━━━━━ The input

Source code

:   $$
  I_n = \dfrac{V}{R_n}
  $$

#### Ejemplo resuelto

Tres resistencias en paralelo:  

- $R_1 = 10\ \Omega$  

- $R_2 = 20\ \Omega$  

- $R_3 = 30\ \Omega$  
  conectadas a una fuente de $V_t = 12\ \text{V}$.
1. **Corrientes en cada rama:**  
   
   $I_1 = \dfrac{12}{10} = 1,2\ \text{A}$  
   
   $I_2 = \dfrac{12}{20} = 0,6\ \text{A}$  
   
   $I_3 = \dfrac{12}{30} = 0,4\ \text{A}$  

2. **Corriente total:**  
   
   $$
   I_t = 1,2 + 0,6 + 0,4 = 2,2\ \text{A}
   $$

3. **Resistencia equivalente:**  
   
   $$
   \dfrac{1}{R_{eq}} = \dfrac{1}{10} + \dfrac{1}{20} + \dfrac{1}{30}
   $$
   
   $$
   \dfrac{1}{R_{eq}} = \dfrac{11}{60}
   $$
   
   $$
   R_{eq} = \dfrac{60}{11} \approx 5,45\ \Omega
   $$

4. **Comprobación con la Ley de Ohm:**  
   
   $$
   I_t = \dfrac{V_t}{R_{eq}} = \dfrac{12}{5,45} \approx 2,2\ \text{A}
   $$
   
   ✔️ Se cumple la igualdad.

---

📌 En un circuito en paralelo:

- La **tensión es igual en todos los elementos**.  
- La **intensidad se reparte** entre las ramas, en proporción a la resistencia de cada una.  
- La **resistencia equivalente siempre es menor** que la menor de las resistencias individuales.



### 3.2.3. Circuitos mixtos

━━━━━━━━━━

What to do
Each line of the data must come back exactly as written.

Written reply
Source code

:   $$
  I_n = \dfrac{V}{R_n}
  $$

#### Ejemplo resuelto

Tres resistencias en paralelo:  

- $R_1 = 10\ \Omega$  

- $R_2 = 20\ \Omega$  

- $R_3 = 30\ \Omega$  
  conectadas a una fuente de $V_t = 12\ \text{V}$.
1. **Corrientes en cada rama:**  
   
   $I_1 = \dfrac{12}{10} = 1,2\ \text{A}$  
   
   $I_2 = \dfrac{12}{20} = 0,6\ \text{A}$  
   
   $I_3 = \dfrac{12}{30} = 0,4\ \text{A}$  

2. **Corriente total:**  
   
   $$
   I_t = 1,2 + 0,6 + 0,4 = 2,2\ \text{A}
   $$

3. **Resistencia equivalente:**  
   
   $$
   \dfrac{1}{R_{eq}} = \dfrac{1}{10} + \dfrac{1}{20} + \dfrac{1}{30}
   $$
   
   $$
   \dfrac{1}{R_{eq}} = \dfrac{11}{60}
   $$
   
   $$
   R_{eq} = \dfrac{60}{11} \approx 5,45\ \Omega
   $$

4. **Comprobación con la Ley de Ohm:**  
   
   $$
   I_t = \dfrac{V_t}{R_{eq}} = \dfrac{12}{5,45} \approx 2,2\ \text{A}
   $$
   
   ✔️ Se cumple la igualdad.

---

📌 En un circuito en paralelo:

- La **tensión es igual en todos los elementos**.  
- La **intensidad se reparte** entre las ramas, en proporción a la resistencia de cada una.  
- La **resistencia equivalente siempre es menor** que la menor de las resistencias individuales.



### 3.2.3. Circuitos mixtos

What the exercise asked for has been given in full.